-- TASK DETAILS --
Condense the paragraph of the cine lens text below that begins "Far from photographic optics" into a short bulleted list that keeps its main facts.

What do the best cine lenses have that regular lenses don't? If you’ve been brought up using modern photographic glass, then cine lenses might seem like a step back in time. No autofocus, no image stabilization, and often no electronic communication with the camera, so you have to set the desired aperture on the lens itself.
Indeed, the best cine lenses are typically much slower than their photographic cousins, thanks to their "slower" (or, in some cases, simply "more honest") maximum apertures – more on that in a moment.
Although you can use modern AF lenses on many of the best cinema cameras, and other cameras for filmmaking, a properly designed cine lens offers major advantages for filmmakers, who more often than not use manual focus.
Far from photographic optics, with their short focus throw and electronic fly-by-wire systems, cine lenses have a large focus rotation angle – more than double most stills lenses – for better control and greater ease of achieving critical focus. All-mechanical lens rings control the focus and aperture, and zoom – although primes far outweigh zooms in popularity for the best cine lenses.
The aperture (iris) ring is stepless and clickless, offering both greater precision and minimal vibration or noise as you alter settings. And instead of f-stops, cine lenses use the more accurate T-stops – which measure the actual light transmission as opposed to simply an equation (which means that some lenses labeled as, for example, f/1.4 don't actually transmit their billed amount of illumination to the sensor or film).

(Structure-from-motion data)
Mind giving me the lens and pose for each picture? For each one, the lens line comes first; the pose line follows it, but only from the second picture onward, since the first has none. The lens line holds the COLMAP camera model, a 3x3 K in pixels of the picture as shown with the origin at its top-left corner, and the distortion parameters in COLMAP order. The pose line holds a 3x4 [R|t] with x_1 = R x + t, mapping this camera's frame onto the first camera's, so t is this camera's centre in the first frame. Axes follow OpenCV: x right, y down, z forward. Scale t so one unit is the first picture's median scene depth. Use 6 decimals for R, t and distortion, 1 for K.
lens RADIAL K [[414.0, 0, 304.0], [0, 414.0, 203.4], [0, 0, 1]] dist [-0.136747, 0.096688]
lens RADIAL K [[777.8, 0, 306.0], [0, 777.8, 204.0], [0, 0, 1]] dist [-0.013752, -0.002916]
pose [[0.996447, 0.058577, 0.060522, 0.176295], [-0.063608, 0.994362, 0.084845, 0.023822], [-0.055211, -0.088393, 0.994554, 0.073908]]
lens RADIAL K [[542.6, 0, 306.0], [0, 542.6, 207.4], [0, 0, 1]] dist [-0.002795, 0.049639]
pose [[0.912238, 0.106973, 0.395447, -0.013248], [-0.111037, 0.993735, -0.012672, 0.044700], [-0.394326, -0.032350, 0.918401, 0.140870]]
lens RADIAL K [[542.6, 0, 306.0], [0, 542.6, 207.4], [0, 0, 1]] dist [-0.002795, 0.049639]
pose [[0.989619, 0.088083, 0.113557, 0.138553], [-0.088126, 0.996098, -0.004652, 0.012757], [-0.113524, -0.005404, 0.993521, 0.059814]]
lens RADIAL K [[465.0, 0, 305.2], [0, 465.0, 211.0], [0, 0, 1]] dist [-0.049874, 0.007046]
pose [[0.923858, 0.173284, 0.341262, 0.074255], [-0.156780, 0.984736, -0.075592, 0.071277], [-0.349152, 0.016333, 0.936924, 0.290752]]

-- RESULT FOR THIS TASK --
- Photographic lenses have a short focus throw and electronic fly-by-wire systems. Cine lenses instead have a large focus rotation angle, more than double that of most stills lenses.
- This larger angle gives better control and makes critical focus easier to achieve.
- All-mechanical lens rings control focus, aperture and zoom.
- Among the best cine lenses, primes are far more popular than zooms.